One test will be a long-planned celebration in April for the 100th anniversary of the birth of Kim's father and revolutionary North Korean founder, Kim Il-sung - an event meant to lend credibility to the bloodline succession. Feverish construction has been under way in Pyongyang while overseas critics of the regime have accused it of holding back food so that it can lavish its people with heftier supplies for the anniversary.
For now, North Korea watchers are focused on the-now abbreviated succession, looking for signs of whether the Workers Party and military will rally around Kim Jong-un or whether challenges will arise.
Domestic unrest may percolate, analysts said, as North Koreans tire of poverty and the mobile phones and internet connections that are a product of recent reforms leave them better informed about the outside world.
DELAYED PUBLIC ANNOUNCEMENT
The two-day gap between Kim's death on Saturday on a train and its public announcement on Monday underscored the government's nervousness, analysts said.
"The fact that they delayed for two days goes to show that the North Koreans are worried about instability," said Gong Keyu of Shanghai's Institute for International Studies.
Also possible are armed incursions against South Korea or Japan in a bid to rally North Koreans around the leadership. North Korea's shelling of a South Korean island last year was credited inside the North to Kim Jong-un, part of efforts to burnish his credentials as a fierce defender of the nation.
South Korea, North Korea's opponent from the 1950-53 civil war and target of recurring provocations, put its armed forces on alert and President Lee Myung-bak conferred with US President Barack Obama, who reaffirmed US support. Japanese Prime Minister Yoshihiko Noda held an emergency national security council with top cabinet members to urge heightened vigilance.
China worries that a North Korean meltdown could send North Koreans pouring over its border, creating a potential security mess and straining the far from robust economy of its northeast.
"This is the single largest militarily armed zone in the world. It has been thus for decades and right now we're at one of those critical junctures in post-1950 military history where we need to ensure that calm and restraint are exercised at an exceptionally difficult period of transition," Australian Foreign Minister Kevin Rudd said.
Given the possible complications, co-operation among Washington, Seoul and Beijing is vitally needed to prevent problems in North Korea from destabilising the region, the analysts said.
China rebuffed overtures by the US and South Korea after Kim's stroke in 2008 to discuss co-ordination if there is a regime collapse.
Among the scenarios Washington wanted to explore: how to keep their militaries from clashing accidentally if both move into North Korea and how to secure the uranium, plutonium and other materials in Pyongyang's nuclear program.

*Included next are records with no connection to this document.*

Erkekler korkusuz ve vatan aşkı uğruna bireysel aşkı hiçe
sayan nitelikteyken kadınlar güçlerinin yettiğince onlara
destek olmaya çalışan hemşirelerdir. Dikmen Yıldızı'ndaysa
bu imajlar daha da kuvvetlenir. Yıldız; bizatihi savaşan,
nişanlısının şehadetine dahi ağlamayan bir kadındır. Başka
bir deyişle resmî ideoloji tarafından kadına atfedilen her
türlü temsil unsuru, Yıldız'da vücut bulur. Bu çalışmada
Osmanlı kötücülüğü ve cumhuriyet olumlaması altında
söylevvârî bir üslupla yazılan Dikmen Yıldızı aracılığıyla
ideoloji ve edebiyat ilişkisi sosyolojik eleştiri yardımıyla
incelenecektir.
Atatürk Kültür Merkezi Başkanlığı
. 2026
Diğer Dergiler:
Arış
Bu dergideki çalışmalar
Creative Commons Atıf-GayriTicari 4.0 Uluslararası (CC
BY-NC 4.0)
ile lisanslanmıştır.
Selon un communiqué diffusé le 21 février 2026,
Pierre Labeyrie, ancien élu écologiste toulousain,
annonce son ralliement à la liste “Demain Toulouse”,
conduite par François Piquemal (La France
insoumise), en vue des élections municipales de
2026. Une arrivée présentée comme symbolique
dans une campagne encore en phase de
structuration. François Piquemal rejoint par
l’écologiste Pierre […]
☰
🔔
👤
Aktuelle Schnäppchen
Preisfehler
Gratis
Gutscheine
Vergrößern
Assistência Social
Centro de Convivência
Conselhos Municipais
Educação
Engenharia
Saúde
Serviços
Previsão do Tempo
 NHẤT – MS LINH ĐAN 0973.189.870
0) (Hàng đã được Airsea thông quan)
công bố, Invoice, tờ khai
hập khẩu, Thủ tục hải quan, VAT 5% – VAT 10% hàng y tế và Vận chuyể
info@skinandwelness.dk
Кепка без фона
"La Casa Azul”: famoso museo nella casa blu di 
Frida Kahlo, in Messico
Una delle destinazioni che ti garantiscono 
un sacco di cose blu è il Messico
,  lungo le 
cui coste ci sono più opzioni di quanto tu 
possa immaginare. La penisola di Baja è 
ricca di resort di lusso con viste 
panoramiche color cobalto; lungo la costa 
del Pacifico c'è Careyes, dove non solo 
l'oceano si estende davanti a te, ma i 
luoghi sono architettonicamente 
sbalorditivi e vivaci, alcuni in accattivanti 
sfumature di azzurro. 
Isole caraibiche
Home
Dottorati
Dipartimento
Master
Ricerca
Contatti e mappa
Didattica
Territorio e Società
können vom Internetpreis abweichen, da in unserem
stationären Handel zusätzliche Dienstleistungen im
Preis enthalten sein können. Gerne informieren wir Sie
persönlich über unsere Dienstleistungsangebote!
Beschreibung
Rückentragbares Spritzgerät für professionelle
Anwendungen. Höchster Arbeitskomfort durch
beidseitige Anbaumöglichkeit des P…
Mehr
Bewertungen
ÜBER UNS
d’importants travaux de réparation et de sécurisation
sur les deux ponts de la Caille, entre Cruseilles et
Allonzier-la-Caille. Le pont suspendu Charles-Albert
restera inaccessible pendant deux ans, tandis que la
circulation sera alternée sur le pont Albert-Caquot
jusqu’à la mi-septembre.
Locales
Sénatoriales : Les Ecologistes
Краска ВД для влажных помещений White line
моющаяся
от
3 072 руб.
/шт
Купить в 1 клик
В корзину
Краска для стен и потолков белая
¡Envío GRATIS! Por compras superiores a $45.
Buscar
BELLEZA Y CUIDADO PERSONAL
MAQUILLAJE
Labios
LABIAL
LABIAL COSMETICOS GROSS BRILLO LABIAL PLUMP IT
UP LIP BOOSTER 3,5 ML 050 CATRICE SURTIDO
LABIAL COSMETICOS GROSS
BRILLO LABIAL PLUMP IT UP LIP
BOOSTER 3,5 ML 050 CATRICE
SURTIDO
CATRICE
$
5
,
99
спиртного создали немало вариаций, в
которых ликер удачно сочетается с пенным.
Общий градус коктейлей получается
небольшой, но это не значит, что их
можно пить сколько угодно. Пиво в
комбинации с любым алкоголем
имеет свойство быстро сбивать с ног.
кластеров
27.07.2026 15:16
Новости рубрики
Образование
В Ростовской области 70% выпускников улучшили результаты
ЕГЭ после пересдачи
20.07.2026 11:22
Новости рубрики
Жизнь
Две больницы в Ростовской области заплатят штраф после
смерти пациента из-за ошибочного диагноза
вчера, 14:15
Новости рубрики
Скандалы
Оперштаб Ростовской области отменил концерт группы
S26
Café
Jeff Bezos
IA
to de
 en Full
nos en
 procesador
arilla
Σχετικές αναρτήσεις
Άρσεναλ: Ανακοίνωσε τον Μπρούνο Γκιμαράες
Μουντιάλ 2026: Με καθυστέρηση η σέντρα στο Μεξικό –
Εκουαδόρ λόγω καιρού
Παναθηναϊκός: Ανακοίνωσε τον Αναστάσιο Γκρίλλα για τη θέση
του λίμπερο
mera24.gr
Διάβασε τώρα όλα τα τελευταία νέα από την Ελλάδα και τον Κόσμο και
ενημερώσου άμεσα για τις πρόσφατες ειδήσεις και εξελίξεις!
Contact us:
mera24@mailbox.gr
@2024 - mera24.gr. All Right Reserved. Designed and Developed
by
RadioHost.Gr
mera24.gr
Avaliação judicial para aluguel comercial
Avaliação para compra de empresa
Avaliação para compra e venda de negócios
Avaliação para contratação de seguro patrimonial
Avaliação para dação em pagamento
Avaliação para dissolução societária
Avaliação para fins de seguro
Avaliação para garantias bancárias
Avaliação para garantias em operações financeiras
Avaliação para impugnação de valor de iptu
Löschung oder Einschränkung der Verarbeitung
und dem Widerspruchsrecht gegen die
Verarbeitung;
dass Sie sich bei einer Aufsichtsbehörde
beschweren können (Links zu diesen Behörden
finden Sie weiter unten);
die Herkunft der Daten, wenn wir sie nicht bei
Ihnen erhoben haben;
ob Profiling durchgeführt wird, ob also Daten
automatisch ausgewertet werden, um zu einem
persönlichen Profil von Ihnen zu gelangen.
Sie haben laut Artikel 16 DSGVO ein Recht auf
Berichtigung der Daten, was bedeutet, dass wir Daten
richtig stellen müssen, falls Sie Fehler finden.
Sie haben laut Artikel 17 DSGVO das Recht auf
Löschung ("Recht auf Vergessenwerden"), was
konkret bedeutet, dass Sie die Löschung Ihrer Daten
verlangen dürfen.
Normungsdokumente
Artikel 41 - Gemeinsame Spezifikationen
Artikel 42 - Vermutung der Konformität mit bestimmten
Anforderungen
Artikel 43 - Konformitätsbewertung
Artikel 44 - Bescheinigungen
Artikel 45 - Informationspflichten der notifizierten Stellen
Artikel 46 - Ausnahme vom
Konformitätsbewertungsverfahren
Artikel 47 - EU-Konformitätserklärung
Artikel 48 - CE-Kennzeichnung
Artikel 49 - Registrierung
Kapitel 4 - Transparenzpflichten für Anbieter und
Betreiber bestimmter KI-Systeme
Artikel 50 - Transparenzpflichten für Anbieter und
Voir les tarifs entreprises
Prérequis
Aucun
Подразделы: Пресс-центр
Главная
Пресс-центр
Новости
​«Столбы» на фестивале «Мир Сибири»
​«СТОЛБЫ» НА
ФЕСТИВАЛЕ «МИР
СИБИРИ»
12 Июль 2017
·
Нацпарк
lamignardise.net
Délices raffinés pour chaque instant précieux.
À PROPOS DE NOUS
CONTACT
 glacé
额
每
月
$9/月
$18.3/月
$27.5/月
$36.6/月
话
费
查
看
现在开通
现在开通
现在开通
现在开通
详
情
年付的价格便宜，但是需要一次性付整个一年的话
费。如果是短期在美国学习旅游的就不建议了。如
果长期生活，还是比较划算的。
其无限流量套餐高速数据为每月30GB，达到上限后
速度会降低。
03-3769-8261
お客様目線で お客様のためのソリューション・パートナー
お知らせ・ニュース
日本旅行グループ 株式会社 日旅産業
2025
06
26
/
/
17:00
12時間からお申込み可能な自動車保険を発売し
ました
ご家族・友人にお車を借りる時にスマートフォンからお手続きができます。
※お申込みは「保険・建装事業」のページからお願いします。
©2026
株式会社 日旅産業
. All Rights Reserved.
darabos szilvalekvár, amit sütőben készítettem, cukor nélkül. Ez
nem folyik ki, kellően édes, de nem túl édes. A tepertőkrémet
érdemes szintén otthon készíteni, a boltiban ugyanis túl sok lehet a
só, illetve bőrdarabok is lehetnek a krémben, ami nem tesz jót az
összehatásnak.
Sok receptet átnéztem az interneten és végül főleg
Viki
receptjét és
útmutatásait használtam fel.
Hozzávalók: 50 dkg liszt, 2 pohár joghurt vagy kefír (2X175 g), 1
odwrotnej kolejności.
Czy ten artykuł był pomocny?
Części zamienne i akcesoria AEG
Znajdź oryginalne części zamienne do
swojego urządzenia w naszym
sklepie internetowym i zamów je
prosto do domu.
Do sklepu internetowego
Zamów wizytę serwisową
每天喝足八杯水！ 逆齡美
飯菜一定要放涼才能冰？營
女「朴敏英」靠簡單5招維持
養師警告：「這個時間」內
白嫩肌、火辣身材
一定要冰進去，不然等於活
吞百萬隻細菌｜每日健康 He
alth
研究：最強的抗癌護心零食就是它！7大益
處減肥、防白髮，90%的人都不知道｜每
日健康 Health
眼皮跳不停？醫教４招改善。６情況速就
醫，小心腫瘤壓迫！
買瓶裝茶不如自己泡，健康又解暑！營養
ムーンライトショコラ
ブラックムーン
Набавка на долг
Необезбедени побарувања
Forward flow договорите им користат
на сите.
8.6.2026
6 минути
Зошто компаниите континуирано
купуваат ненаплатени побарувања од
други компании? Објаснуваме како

Beijing's influence over Pyongyang has grown in the past two years, its companies ramping up investment after North Korea exploded its second nuclear-test device and launched a long-range rocket, drawing UN sanctions.
Amid the uncertainty, analysts across the region also said Kim's death provided North Korea an opportunity to break from its past of misplaced economic policies, diplomatic isolation and military threats by embracing outside help and full-throttle market-driven reforms.
The younger Kim studied in Switzerland and is closer in age to a younger group of reformers who have helped introduce programs to bring in foreign investment and allow limited use of mobile phones and the internet, said Narushige Michishita, an expert at the National Graduate Institute for Policy Studies in Tokyo.
Those changes, however, are fuelling expectations among North Koreans for change and are likely to make the road ahead rougher for Kim, said Cui Yingjiu, a retired professor of Korean language at Peking University in Beijing and a former classmate of Kim Jong-il's in Pyongyang in the 1960s.
"The old way of thinking is changing. The time for dictators has passed," he said. "They see the changes in China. They're only thinking about money now."